KARACHI: Cardinal Joseph Coutts, Pakistan’s second cardinal on Tuesday returned to the country.
Cardinal Coutts was appointed Cardinal at a meeting of the Church’s top council at the Vatican on June 29. He was warmly received at the Karachi airport as dozen belonging to the Christian community had gathered at the airport anticipating his arrival.
A ceremony has been organized at the Saint Patrick’s Church in Saddar in honour of the cardinal. Cardinal Coutts was among 14 new cardinals Pope Francis had named in May this year to be appointed to the post.
The 73-year-old is the second Pakistani to be honoured with the position after the death of Cardinal Joseph Cordeiro in 1994.

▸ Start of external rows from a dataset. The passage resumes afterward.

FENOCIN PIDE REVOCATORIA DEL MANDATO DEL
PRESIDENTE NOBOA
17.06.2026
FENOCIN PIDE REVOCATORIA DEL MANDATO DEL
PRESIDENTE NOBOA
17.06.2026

In an interview with Vatican News, Cardinal Coutts said he was surprised at his nomination.
“For us, in a poor country like Pakistan and in a small, young Church, historically, where we all, as bishops or archbishops, spend a lot of time with the people. And thank God we don’t have that lifestyle which takes us above the people. We try to be with the people most of the time.”
Cardinal Coutts said that he’s uncertain about the requirements of his new job and whether he will be able to spend the same amount of time with people as he used to. “So to be a cardinal, I don’t yet know what the implications are. But I fear there will be a gap. I won’t be able to give so much time to the people,” he said.
For the last six years, Cardinal Coutts served his community as Head Bishop at Saint Patrick’s Church in Karachi with focus on inter-faith harmony.
The Lahore-based archbishop previously served as a bishop in Faisalabad and Hyderabad. As his focus has primarily been inter-faith harmony, during his 13 years as bishop in Faisalabad, Archbishop Coutts established a committee to solve the religious differences between Muslims, Christians and Hindus.